We'll see 3 different scenarios on the host, with an example on 2 hosts, lab1 and lab2:
- physically "hard" shutdown the server
- physically remove the storage connection
- physically remove the network connection
lab1 is not the Pool Master, but the results would be the same (just longer to test because of time to the other host becoming the master itself).
Let's stay in our example of 2 hosts in a single pool. We configured the VM Minion 1 for HA, and this VM is running on the host lab1.
After each test, Minion 1 go back to lab1 to start in the exact same conditions.
Pull the power plug
Now, we will decide to pull the plug for my host lab1: this is exactly where my VM currently runs. After some time (when XAPI detect and report the lost of the host, in general 2 minutes), we can see that lab1 is reported as Halted. In the same time, the VM Minion 1 is booted on the other host running, lab 2:
If you decide to re-plug the host lab1, the host will be back online, without any VM on it, which is normal.
Pull the storage cable
Another scenario: this time, we will unplug the iSCSI/NFS link on lab1, despite Minion 1 is running on it.
So? Minion 1 lost access to its disks and after some time, lab1 saw it can't access the heartbeat disk. Fencing protection is activated! The machine is rebooted, and after that, any
xe CLI command on this host will give you that message:
The host could not join the liveset because the HA daemon could not access the heartbeat disk.
Immediatly after fencing, Minion 1 will be booted on the other host.

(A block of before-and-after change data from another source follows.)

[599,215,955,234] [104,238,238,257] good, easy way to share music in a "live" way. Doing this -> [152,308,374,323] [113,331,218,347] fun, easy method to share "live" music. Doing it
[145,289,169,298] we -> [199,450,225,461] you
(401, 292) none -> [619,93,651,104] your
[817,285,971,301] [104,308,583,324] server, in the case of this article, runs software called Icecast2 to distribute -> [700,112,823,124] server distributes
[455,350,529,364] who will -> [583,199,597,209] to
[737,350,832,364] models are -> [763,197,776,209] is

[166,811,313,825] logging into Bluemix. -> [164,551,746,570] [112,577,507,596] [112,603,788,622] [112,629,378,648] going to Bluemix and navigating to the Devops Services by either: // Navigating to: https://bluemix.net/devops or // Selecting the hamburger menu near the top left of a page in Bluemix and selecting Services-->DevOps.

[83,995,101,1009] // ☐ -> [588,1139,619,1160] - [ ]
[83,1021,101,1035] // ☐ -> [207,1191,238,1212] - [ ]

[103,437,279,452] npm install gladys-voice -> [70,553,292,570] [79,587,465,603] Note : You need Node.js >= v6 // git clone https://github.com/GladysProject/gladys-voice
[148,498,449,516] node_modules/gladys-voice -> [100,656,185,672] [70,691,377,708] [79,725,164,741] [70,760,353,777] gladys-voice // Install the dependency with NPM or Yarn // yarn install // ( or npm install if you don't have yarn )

lab1 is not physically halted, you can access it through SSH. But from the XAPI point of view, it's dead. Now, let's try to re-plug the ethernet cable... and just wait! Everything will be back to normal!
Pull the network cable
Finally, the worst case: leaving the storage operational but "cut" the (management) network interface. Same procedure: unplug physically the cable, and wait... Because lab1 can't contact any other host of the pool (in this case, lab2), it decides to start the fencing procedure. The result is exaclty the same as the previous test. It's gone for the pool master, displayed as "Halted" until we re-plug the cable.